1. Does the definition reflect a diversity of opinions, backgrounds, and kinds of thought?

2. Is the definition or meaning of the concept sufficient, or too narrow or broad? Is there anything that you think might be missing from the definition?

3. Does the definition imply objectivity or neutrality, and if so, of what?

4. Is there any problematic or exclusionary language used in the label, scope note, or examples? Is the descriptive language used respectful to the larger communities of people invested in this concept?

5. To what extent can we use this definition to describe the intended WPC database field?

6. Who are all the people who are likely to be directly and indirectly affected by this concept? In what ways? Who may benefit, and who may be harmed---and what is counted as benefit/well-being, and as harm/suffering?

7. How might the impacts and perceptions of this design/project differ for users and communities with very different value-systems and social norms than those local or familiar to us?

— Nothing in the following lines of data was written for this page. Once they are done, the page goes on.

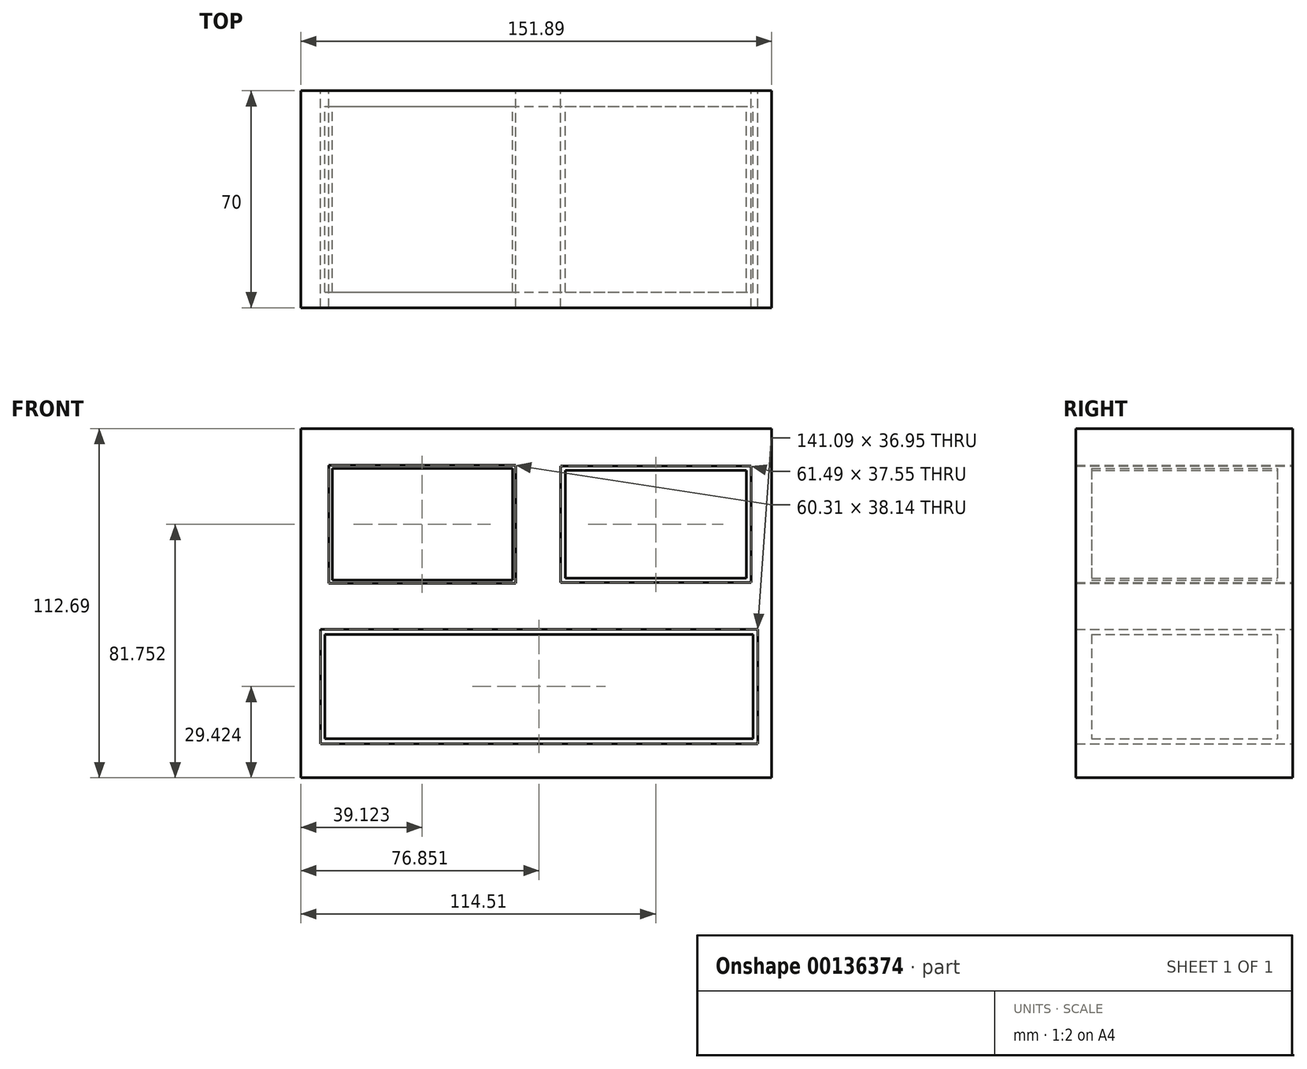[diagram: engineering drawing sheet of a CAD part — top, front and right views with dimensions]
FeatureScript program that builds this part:
annotation { "Feature Type Name" : "Feature", "Feature Type Description" : "" }
export const myFeature = defineFeature(function(context is Context, id is Id, definition is map)
    precondition{}
    {
        {
            var Q0;
            Q0=qCreatedBy(makeId("Front.planeOp"),FACE);
            var sketch = newSketch(context, id + "F0", { "sketchPlane" : qUnion([Q0])});
            skLineSegment(sketch, "E0.bottom", {"start": v(-75.22, 56.2) * mm, "end": v(76.67, 56.2) * mm});
            skLineSegment(sketch, "E0.top", {"start": v(-75.22, -56.49) * mm, "end": v(76.67, -56.49) * mm});
            skLineSegment(sketch, "E0.left", {"start": v(-75.22, 56.2) * mm, "end": v(-75.22, -56.49) * mm});
            skLineSegment(sketch, "E0.right", {"start": v(76.67, 56.2) * mm, "end": v(76.67, -56.49) * mm});
            skLineSegment(sketch, "E1.bottom", {"start": v(-66.25, 44.33) * mm, "end": v(-5.94, 44.33) * mm});
            skLineSegment(sketch, "E1.top", {"start": v(-66.25, 6.2) * mm, "end": v(-5.94, 6.2) * mm});
            skLineSegment(sketch, "E1.left", {"start": v(-66.25, 44.33) * mm, "end": v(-66.25, 6.2) * mm});
            skLineSegment(sketch, "E1.right", {"start": v(-5.94, 44.33) * mm, "end": v(-5.94, 6.2) * mm});
            skLineSegment(sketch, "E2.bottom", {"start": v(8.54, 44.03) * mm, "end": v(70.04, 44.03) * mm});
            skLineSegment(sketch, "E2.top", {"start": v(8.54, 6.49) * mm, "end": v(70.04, 6.49) * mm});
            skLineSegment(sketch, "E2.left", {"start": v(8.54, 44.03) * mm, "end": v(8.54, 6.49) * mm});
            skLineSegment(sketch, "E2.right", {"start": v(70.04, 44.03) * mm, "end": v(70.04, 6.49) * mm});
            skLineSegment(sketch, "E3.bottom", {"start": v(-68.91, -8.59) * mm, "end": v(72.18, -8.59) * mm});
            skLineSegment(sketch, "E3.top", {"start": v(-68.91, -45.54) * mm, "end": v(72.18, -45.54) * mm});
            skLineSegment(sketch, "E3.left", {"start": v(-68.91, -8.59) * mm, "end": v(-68.91, -45.54) * mm});
            skLineSegment(sketch, "E3.right", {"start": v(72.18, -8.59) * mm, "end": v(72.18, -45.54) * mm});
            skSolve(sketch);
        }
        {
            var Q0;
            Q0=makeQuery(id+"F0.imprint","IMPRINT",FACE,{"disambiguationData":[TD([[makeQuery(id+"F0.imprint","IMPRINT",EDGE,{"derivedFrom":sQuery(id+"F0.wireOp",EDGE,"E0.bottom")}),-1.0]])]});
            extrude(context, id + "F1", {"entities" : qUnion([Q0]), "endBound" : BoundingType.SYMMETRIC, "depth" : 70 * mm});
        }
        {
            var Q0;
            Q0=qCreatedBy(makeId("Front.planeOp"),FACE);
            var sketch = newSketch(context, id + "F2", { "sketchPlane" : qUnion([Q0])});
            skLineSegment(sketch, "E4.bottom", {"start": v(-65.08, 43.34) * mm, "end": v(-6.89, 43.34) * mm});
            skLineSegment(sketch, "E4.top", {"start": v(-65.08, 7.27) * mm, "end": v(-6.89, 7.27) * mm});
            skLineSegment(sketch, "E4.left", {"start": v(-65.08, 43.34) * mm, "end": v(-65.08, 7.27) * mm});
            skLineSegment(sketch, "E4.right", {"start": v(-6.89, 43.34) * mm, "end": v(-6.89, 7.27) * mm});
            skLineSegment(sketch, "E5.bottom", {"start": v(10.08, 42.73) * mm, "end": v(68.58, 42.73) * mm});
            skLineSegment(sketch, "E5.top", {"start": v(10.08, 7.88) * mm, "end": v(68.58, 7.88) * mm});
            skLineSegment(sketch, "E5.left", {"start": v(10.08, 42.73) * mm, "end": v(10.08, 7.88) * mm});
            skLineSegment(sketch, "E5.right", {"start": v(68.58, 42.73) * mm, "end": v(68.58, 7.88) * mm});
            skLineSegment(sketch, "E6.bottom", {"start": v(-67.5, -10.3) * mm, "end": v(70.7, -10.3) * mm});
            skLineSegment(sketch, "E6.top", {"start": v(-67.5, -43.94) * mm, "end": v(70.7, -43.94) * mm});
            skLineSegment(sketch, "E6.left", {"start": v(-67.5, -10.3) * mm, "end": v(-67.5, -43.94) * mm});
            skLineSegment(sketch, "E6.right", {"start": v(70.7, -10.3) * mm, "end": v(70.7, -43.94) * mm});
            skSolve(sketch);
        }
        {
            var Q0;
            Q0=makeQuery(id+"F2.imprint","IMPRINT",FACE,{"disambiguationData":[TD([[makeQuery(id+"F2.imprint","IMPRINT",EDGE,{"derivedFrom":sQuery(id+"F2.wireOp",EDGE,"E6.bottom")}),-1.0]])]});
            var Q1;
            Q1=makeQuery(id+"F2.imprint","IMPRINT",FACE,{"disambiguationData":[TD([[makeQuery(id+"F2.imprint","IMPRINT",EDGE,{"derivedFrom":sQuery(id+"F2.wireOp",EDGE,"E4.bottom")}),-1.0]])]});
            var Q2;
            Q2=makeQuery(id+"F2.imprint","IMPRINT",FACE,{"disambiguationData":[TD([[makeQuery(id+"F2.imprint","IMPRINT",EDGE,{"derivedFrom":sQuery(id+"F2.wireOp",EDGE,"E5.bottom")}),-1.0]])]});
            extrude(context, id + "F3", {"entities" : qUnion([Q0, Q1, Q2]), "endBound" : BoundingType.SYMMETRIC, "depth" : 60 * mm});
        }
    });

Who/what isn’t represented in the sources that led to the articulation of this definition?

8. Who are the right people to review this definition? (In terms of representation).

9. Does this definition exclude other forms of documentation such as oral or visual (as opposed to written) which would be more appropriate for this field?

We used a shared spreadsheet to organise our discussions and gather the critiques we produced during the workshops. The consolidated texts were later added to the database interface as pop-up interactive windows.